Designing costumes for a live-action superhero blockbuster requires striking the right balance; the outfits need to both reflect and respect the comic book origins so as not to piss of the fanbase, but also have a practical in-canon explanation for why the characters feel compelled to suit up in such outlandish duds.
Some fans still bristle at Willem Dafoe’s Green Goblin armor from Sam Raimi’s Spider-Man, while longtime X-Men enthusiasts were up in arms when the Fox franchise favored leather jumpsuits over anything even remotely resembling the team’s signature look.

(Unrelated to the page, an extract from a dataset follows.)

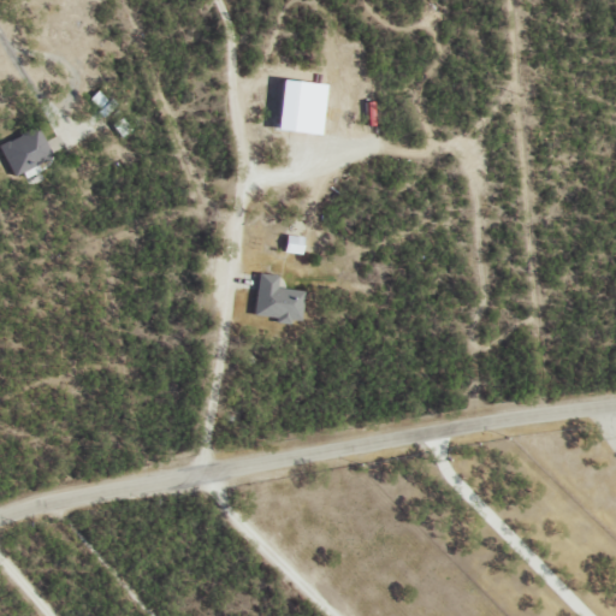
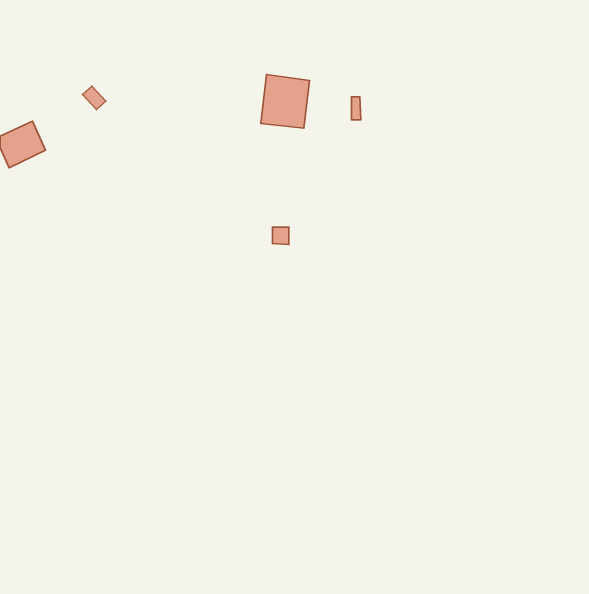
building: [255,273,307,322] -> none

In a set visit interview via ScreenRant, Marvel Studios producer Nate Moore explains how Eternals wanted to avoid the X-Men trap and create vibrant costumes for the title beings, but also ground their suits in backstory.

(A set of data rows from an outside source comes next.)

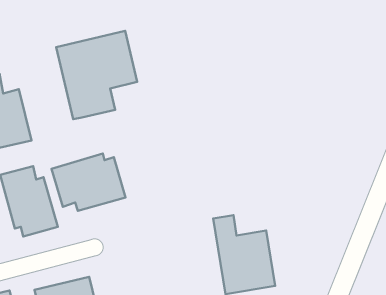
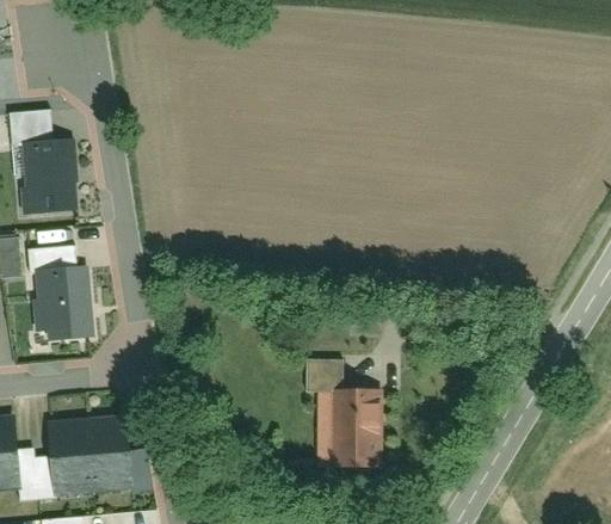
building: [56,31,137,119] -> none
building: [52,153,125,211] -> none

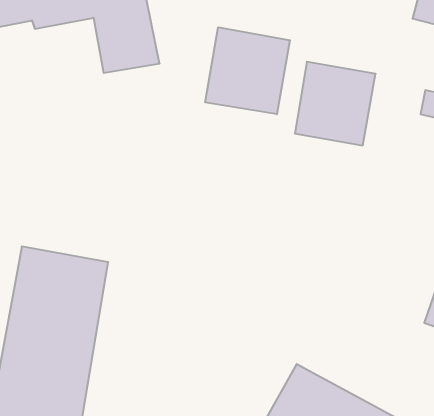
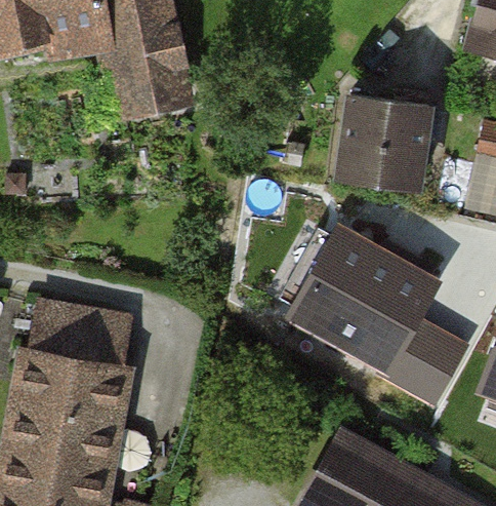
building: [205,27,290,114] -> none
building: none -> [293,231,463,401]

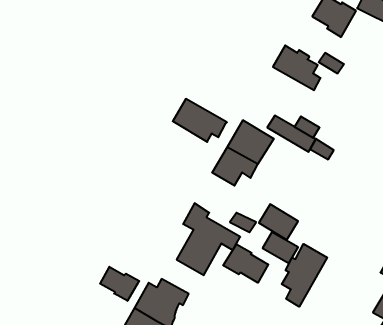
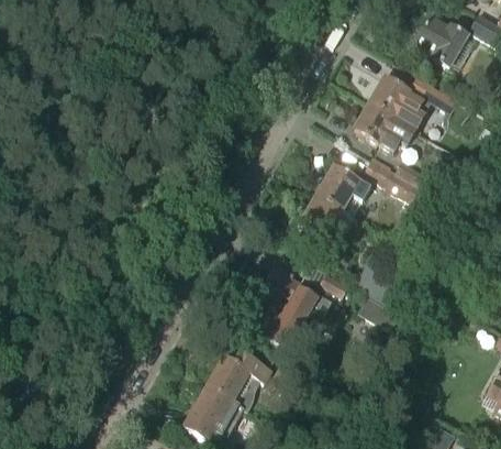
building: [173,99,227,142] -> [355,100,419,151]
building: [282,244,327,307] -> none
building: [223,244,268,283] -> none
building: [100,267,139,301] -> none

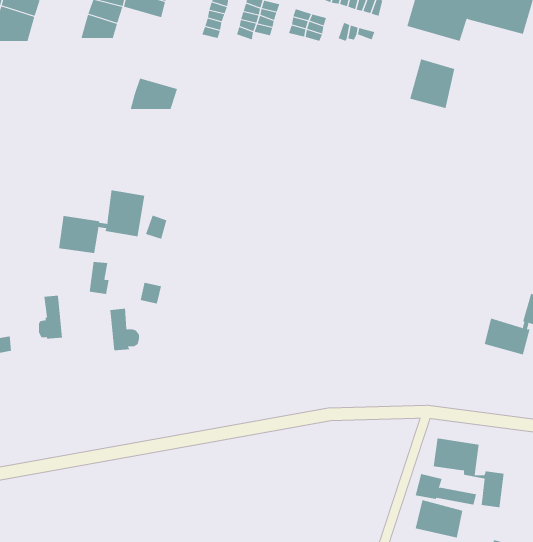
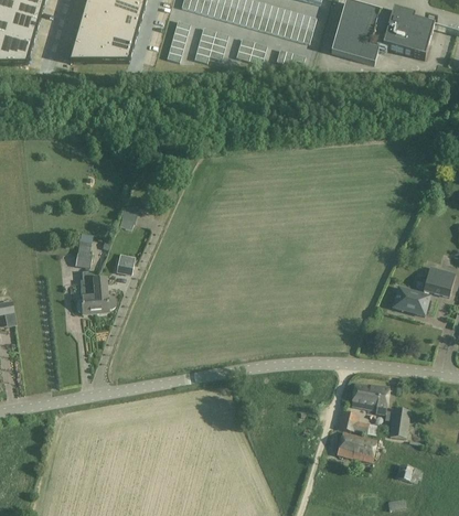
building: [410,59,455,109] -> none
building: [130,78,178,110] -> [95,35,134,61]
building: [59,190,145,254] -> none
building: [38,295,63,339] -> [75,277,95,312]

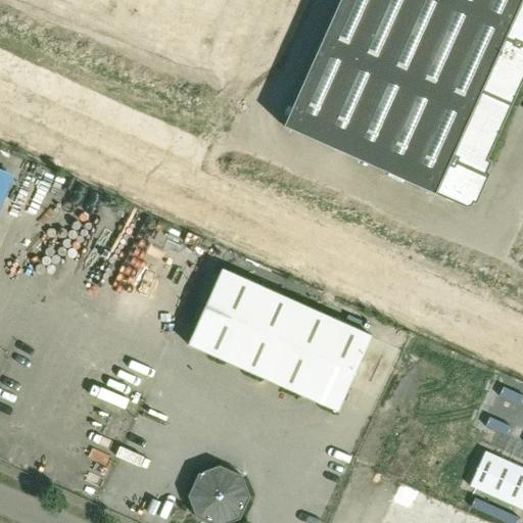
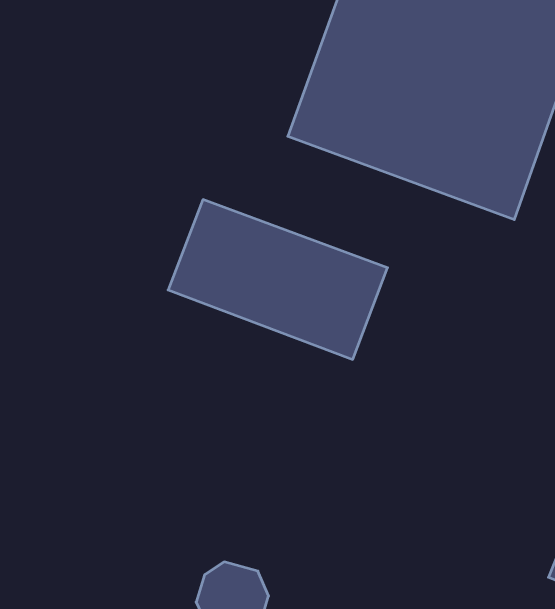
building: [198,276,375,412] -> [168,200,388,359]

“When you have this many characters, one of the challenges is to not, no disrespect, to not put them all in black X-Men uniforms. To give them all personality, but to also make it feel like a whole. To make it feel like they came from the same place because, unlike the Avengers who all have their own mythologies and are brought together, these people all come from the same place.”

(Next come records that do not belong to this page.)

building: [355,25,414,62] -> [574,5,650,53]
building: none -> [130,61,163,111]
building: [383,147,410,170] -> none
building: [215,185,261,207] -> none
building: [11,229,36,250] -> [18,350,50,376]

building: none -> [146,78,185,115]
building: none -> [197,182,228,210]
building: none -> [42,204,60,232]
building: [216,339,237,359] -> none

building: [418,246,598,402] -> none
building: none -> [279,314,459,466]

The team looked to have pulled it off, with all of the Eternals’ costumes bearing at least a couple of superficial similarities to make it clear they all got them from the same place at roughly the same time, while also giving each of their number a distinct and unique look.
That can’t have been easy when there were ten main characters to deal with, but it also helps that many audiences won’t be familiar with the Eternals at all, giving the movie a little creative leeway when it came to kitting them out.